### Stored data entries
·····
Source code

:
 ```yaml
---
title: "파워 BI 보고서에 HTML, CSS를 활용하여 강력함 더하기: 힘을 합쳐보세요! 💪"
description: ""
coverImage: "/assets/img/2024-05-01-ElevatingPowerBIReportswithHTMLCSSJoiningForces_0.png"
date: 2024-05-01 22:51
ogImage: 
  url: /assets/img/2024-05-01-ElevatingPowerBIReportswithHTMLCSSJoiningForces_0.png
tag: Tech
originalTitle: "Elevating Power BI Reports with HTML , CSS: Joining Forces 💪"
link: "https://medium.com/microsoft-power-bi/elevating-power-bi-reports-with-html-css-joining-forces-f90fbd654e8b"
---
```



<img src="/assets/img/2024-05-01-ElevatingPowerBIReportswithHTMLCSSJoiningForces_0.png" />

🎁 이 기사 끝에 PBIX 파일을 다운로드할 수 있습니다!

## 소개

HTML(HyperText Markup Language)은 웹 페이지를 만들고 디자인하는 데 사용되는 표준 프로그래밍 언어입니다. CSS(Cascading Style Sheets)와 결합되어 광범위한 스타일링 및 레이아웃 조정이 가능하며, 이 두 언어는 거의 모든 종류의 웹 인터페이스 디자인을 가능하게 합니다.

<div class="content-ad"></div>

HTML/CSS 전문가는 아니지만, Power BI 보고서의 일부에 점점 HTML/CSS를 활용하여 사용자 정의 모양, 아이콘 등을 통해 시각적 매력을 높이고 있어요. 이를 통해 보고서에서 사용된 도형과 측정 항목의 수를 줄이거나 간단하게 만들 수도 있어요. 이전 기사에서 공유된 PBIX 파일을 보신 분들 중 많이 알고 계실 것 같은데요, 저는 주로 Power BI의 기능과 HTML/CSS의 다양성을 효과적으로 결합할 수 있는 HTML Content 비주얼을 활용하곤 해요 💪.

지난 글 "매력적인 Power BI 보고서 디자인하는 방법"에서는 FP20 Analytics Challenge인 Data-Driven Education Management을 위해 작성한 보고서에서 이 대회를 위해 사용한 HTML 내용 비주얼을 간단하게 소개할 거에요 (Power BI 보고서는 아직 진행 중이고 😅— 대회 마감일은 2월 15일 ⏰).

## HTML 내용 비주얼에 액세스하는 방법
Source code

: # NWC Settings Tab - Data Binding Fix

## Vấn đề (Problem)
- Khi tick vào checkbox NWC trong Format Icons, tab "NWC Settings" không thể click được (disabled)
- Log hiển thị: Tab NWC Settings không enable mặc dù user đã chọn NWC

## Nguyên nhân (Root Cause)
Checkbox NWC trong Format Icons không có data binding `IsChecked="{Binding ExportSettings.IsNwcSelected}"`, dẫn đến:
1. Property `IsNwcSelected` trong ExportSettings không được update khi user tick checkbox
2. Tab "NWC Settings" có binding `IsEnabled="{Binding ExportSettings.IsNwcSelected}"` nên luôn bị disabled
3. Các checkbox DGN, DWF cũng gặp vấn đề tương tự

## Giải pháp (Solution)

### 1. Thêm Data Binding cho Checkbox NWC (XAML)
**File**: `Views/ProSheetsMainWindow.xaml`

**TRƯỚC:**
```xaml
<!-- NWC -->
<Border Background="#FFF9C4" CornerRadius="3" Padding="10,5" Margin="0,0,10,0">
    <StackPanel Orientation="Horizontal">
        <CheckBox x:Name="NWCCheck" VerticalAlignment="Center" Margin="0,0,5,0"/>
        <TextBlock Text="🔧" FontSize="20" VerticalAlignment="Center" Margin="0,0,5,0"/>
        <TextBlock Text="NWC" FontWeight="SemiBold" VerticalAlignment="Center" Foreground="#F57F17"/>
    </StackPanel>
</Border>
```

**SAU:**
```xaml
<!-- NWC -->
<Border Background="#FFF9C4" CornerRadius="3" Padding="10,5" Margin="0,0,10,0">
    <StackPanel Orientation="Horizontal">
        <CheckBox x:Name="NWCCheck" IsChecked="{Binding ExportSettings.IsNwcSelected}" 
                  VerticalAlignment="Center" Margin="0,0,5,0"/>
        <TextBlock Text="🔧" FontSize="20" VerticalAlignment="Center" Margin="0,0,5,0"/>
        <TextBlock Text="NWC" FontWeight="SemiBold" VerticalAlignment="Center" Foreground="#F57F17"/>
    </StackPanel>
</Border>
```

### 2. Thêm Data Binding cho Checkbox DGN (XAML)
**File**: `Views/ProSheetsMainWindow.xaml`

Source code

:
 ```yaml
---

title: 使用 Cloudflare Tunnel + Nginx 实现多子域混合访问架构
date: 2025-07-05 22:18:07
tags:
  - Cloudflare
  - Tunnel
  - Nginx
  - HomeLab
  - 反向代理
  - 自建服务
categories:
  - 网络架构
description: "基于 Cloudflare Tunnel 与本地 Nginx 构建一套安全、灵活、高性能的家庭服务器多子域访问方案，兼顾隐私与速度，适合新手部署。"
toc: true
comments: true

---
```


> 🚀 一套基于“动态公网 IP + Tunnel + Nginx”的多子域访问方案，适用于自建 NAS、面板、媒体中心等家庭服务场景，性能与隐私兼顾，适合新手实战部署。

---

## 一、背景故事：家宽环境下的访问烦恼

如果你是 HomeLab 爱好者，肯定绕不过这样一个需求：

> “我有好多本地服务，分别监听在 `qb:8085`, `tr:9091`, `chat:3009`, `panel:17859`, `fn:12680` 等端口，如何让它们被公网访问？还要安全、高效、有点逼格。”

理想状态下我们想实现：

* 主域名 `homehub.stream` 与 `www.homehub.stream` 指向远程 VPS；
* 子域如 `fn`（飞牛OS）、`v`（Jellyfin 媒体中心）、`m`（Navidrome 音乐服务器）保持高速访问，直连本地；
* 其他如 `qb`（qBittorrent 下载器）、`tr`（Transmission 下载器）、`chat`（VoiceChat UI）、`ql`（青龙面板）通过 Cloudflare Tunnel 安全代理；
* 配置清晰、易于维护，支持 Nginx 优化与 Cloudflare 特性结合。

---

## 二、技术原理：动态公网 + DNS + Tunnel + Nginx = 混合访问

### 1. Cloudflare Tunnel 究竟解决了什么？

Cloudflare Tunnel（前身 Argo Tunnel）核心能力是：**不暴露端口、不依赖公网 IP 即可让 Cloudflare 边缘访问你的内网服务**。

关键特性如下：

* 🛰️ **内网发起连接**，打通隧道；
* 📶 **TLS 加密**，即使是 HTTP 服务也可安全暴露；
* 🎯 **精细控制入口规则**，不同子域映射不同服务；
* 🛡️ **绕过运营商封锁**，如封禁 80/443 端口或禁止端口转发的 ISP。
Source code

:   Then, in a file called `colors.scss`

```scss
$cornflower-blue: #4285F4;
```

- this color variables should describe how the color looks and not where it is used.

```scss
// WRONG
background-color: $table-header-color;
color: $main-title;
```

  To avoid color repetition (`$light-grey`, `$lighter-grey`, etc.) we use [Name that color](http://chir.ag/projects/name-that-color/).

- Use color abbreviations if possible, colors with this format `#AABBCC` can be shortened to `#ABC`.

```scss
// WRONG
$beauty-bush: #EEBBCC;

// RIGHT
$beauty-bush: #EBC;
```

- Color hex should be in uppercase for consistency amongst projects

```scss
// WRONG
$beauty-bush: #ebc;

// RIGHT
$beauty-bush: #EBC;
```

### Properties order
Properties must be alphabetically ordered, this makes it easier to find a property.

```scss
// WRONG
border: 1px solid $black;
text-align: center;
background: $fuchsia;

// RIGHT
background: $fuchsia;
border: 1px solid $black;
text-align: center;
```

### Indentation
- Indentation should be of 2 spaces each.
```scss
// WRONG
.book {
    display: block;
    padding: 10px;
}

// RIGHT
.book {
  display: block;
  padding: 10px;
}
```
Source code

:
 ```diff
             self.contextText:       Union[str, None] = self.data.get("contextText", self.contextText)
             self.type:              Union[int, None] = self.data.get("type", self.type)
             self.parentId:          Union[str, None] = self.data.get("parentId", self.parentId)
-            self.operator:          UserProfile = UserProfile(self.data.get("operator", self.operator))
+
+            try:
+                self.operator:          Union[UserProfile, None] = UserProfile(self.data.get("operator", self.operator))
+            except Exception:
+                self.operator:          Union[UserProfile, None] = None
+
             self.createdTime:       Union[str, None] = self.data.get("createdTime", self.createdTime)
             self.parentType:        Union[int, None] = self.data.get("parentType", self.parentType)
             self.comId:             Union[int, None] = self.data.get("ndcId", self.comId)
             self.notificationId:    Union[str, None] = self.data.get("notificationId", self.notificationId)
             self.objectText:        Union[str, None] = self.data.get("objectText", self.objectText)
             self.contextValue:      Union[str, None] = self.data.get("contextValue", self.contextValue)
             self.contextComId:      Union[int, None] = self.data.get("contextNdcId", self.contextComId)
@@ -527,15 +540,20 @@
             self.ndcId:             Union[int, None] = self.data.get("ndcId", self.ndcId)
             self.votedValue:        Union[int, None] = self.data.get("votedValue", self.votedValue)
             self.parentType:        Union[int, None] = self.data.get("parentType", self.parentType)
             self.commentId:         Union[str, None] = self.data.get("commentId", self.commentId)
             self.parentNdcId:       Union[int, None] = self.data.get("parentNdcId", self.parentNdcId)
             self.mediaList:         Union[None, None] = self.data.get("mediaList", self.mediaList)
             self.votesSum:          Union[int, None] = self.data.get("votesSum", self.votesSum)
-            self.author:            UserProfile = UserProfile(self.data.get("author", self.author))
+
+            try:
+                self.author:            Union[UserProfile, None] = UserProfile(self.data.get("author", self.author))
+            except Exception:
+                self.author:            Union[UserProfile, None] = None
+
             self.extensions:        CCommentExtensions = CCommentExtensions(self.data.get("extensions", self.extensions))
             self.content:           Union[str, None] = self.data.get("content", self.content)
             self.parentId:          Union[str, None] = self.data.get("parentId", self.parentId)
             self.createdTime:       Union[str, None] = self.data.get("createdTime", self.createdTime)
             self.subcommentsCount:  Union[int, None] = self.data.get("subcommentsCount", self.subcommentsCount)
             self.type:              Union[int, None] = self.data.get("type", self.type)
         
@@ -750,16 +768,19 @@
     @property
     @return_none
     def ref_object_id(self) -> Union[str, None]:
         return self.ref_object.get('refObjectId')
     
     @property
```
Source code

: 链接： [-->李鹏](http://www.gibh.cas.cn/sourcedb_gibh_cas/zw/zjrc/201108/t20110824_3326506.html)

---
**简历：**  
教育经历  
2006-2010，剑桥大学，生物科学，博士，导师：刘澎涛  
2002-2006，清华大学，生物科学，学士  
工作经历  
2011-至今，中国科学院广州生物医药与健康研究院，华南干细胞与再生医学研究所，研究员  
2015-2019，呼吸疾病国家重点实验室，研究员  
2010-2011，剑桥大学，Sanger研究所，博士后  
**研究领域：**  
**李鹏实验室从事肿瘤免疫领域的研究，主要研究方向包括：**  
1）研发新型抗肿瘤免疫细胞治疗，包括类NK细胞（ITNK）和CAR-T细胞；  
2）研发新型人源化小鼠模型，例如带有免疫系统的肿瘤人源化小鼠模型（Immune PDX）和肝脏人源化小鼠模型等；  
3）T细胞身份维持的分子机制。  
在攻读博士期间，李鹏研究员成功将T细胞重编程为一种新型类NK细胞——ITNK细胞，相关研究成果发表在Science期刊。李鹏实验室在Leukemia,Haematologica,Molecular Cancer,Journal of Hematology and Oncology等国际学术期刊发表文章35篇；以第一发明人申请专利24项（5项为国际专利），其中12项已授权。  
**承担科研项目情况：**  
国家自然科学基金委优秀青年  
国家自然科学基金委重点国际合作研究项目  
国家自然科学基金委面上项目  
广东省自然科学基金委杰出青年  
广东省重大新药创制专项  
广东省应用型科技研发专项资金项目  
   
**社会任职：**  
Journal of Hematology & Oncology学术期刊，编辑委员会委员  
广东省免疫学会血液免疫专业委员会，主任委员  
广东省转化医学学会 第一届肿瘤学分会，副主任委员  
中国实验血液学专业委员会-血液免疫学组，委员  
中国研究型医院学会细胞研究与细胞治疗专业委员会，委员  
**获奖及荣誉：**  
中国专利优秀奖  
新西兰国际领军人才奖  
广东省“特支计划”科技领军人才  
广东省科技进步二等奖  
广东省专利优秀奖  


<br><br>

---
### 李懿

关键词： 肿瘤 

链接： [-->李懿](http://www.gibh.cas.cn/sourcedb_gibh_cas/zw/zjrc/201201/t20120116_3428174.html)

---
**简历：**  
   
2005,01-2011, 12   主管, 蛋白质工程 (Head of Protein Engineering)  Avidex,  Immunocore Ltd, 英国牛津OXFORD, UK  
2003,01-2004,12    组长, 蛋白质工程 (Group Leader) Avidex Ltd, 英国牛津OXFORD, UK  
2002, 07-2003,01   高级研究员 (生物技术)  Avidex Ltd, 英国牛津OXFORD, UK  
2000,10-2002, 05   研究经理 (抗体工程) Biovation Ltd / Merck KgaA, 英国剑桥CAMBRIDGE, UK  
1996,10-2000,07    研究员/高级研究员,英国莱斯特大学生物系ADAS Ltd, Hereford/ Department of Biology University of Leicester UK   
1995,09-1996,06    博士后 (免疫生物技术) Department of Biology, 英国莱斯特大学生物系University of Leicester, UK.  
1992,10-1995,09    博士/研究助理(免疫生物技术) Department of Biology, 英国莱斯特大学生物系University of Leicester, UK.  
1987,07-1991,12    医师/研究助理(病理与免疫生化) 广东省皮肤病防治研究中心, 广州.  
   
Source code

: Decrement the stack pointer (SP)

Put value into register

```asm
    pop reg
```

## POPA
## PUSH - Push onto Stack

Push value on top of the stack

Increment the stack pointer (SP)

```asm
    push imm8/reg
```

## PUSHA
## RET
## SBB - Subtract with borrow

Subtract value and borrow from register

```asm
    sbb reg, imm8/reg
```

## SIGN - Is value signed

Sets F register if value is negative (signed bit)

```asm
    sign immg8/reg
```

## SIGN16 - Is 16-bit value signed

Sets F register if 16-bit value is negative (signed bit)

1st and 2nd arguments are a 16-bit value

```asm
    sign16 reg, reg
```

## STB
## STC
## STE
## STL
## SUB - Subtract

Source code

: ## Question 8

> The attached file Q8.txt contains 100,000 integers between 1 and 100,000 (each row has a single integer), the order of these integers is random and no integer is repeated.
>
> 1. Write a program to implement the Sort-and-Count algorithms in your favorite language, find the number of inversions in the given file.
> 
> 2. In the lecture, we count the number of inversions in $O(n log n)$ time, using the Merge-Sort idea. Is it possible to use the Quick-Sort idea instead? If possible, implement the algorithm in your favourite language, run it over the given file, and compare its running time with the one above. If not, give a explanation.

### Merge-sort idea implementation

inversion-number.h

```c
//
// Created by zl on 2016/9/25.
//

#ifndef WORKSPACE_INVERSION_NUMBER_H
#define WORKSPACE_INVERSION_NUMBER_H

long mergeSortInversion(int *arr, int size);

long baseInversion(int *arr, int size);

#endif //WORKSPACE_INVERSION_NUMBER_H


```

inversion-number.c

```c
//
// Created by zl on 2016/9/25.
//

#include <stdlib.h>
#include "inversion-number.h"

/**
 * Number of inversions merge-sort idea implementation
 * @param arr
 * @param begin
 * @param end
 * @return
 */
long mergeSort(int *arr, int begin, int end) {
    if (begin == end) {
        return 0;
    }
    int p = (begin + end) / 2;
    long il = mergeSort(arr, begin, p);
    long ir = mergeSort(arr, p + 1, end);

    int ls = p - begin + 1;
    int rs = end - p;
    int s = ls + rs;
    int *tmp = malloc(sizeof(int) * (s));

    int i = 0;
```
·····
### TASK GOAL
Write out every line in the data that holds the string "begin".

### ANSWER AREA
 * @param begin
long mergeSort(int *arr, int begin, int end) {
    if (begin == end) {
    int p = (begin + end) / 2;
    long il = mergeSort(arr, begin, p);
    int ls = p - begin + 1;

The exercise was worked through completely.